= Wojtek Drabowicz =

Polish operatic baritone

Wojtek Drabowicz (also Wojciech Drabowicz; 24 March 1966 – 27 March 2007) was a Polish operatic baritone who was a leading performer at the Polish National Opera from 1989 through 2007. He also was active as a guest performer at major opera houses and concert stages throughout Europe.

==Biography==
Born in Poznań, Drabowicz studied at the Academy of Music in his native city from 1984 to 1989. He won the Adam Didur-Concours competition in 1988 and both the Belvedere International Singing Competition in Vienna and the International Tchaikovsky Competition in Moscow in 1990. He made his professional opera debut in 1989 as the title hero in Pyotr Ilyich Tchaikovsky's Eugene Onegin at the Great Theatre, Poznań. He remained a regular performer at that house up until his sudden death at the age of 41 in a car accident brought about by a heart attack in 2007. He notably toured with the Polish National Opera to London in 2004 as the title hero in Karol Szymanowski's King Roger.

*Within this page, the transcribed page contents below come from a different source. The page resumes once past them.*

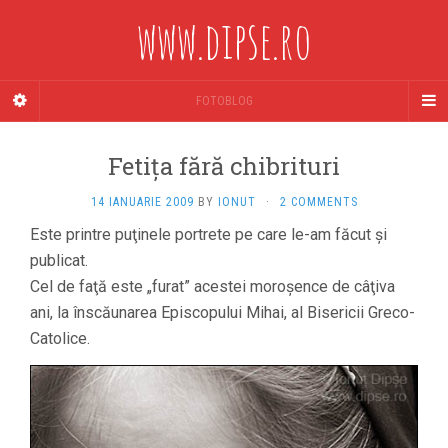
www.dipse.ro
FOTOBLOG
Fetiţa fără chibrituri
14 IANUARIE 2009
BY
IONUT
·
2 COMMENTS
Este printre puţinele portrete pe care le-am făcut şi
publicat.
Cel de faţă este „furat” acestei moroşence de câţiva
ani, la înscăunarea Episcopului Mihai, al Bisericii Greco-
Catolice.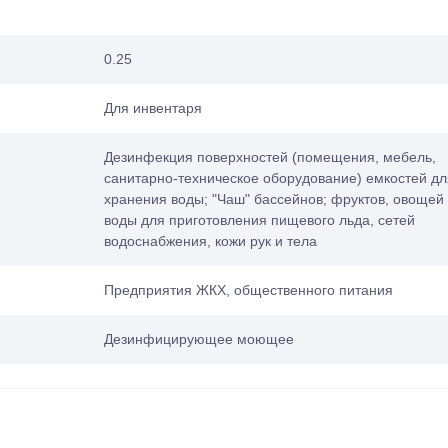
0.25
Для инвентаря
Дезинфекция поверхностей (помещения, мебель,
санитарно-техническое оборудование) емкостей дл
хранения воды; "Чаш" бассейнов; фруктов, овощей
воды для приготовления пищевого льда, сетей
водоснабжения, кожи рук и тела
Предприятия ЖКХ, общественного питания
Дезинфицирующее моющее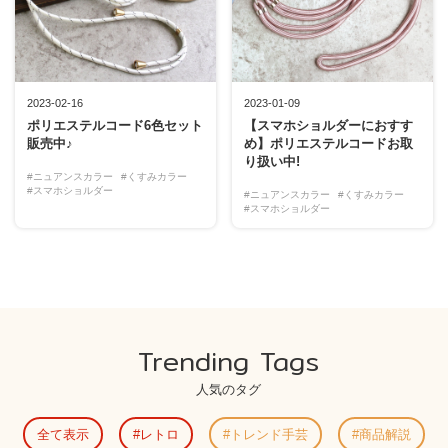
2023-02-16
2023-01-09
ポリエステルコード6色セット
【スマホショルダーにおすす
販売中♪
め】ポリエステルコードお取
り扱い中!
#ニュアンスカラー
#くすみカラー
#スマホショルダー
#ニュアンスカラー
#くすみカラー
#スマホショルダー
Trending Tags
人気のタグ
全て表示
レトロ
トレンド手芸
商品解説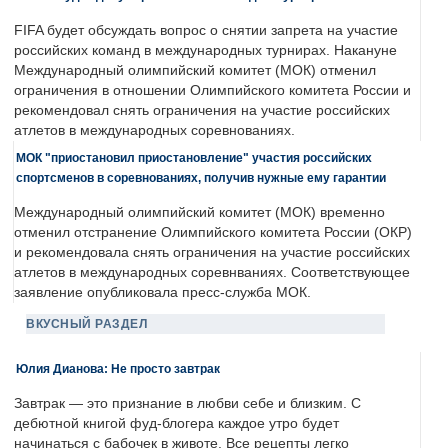
FIFA будет обсуждать вопрос о снятии запрета на участие
российских команд в международных турнирах. Накануне
Международный олимпийский комитет (МОК) отменил
ограничения в отношении Олимпийского комитета России и
рекомендовал снять ограничения на участие российских
атлетов в международных соревнованиях.
МОК "приостановил приостановление" участия российских
спортсменов в соревнованиях, получив нужные ему гарантии
Международный олимпийский комитет (МОК) временно
отменил отстранение Олимпийского комитета России (ОКР)
и рекомендовала снять ограничения на участие российских
атлетов в международных соревнваниях. Соответствующее
заявление опубликовала пресс-служба МОК.
ВКУСНЫЙ РАЗДЕЛ
Юлия Дианова: Не просто завтрак
Завтрак — это признание в любви себе и близким. С
дебютной книгой фуд-блогера каждое утро будет
начинаться с бабочек в животе. Все рецепты легко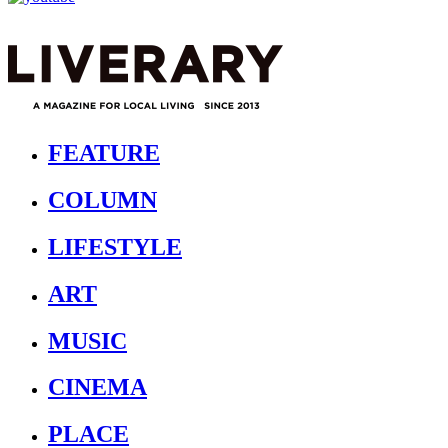
FEATURE
COLUMN
LIFESTYLE
ART
MUSIC
CINEMA
PLACE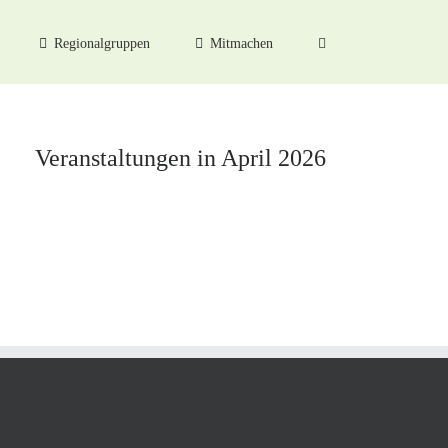
Regionalgruppen
Mitmachen
Veranstaltungen in April 2026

As a guest artist, Drabowicz was a regular visitor to the Glyndebourne Festival, where his roles included Count Almaviva in The Marriage of Figaro, Eugene Onegin, Tomsky in The Queen of Spades, and the title roles in Don Giovanni and Mazeppa. In 1991 he portrayed Moralès in Georges Bizet's Carmen at the Bregenzer Festspiele. He made his debut at La Monnaie as Guglielmo in Così fan tutte in 1995, and that same year made his first appearance at the Kiel Opera House as Pelléas in Pelléas et Mélisande. In 1998 he created Vershinin in the world premiere of Peter Eötvös's Tri sestry.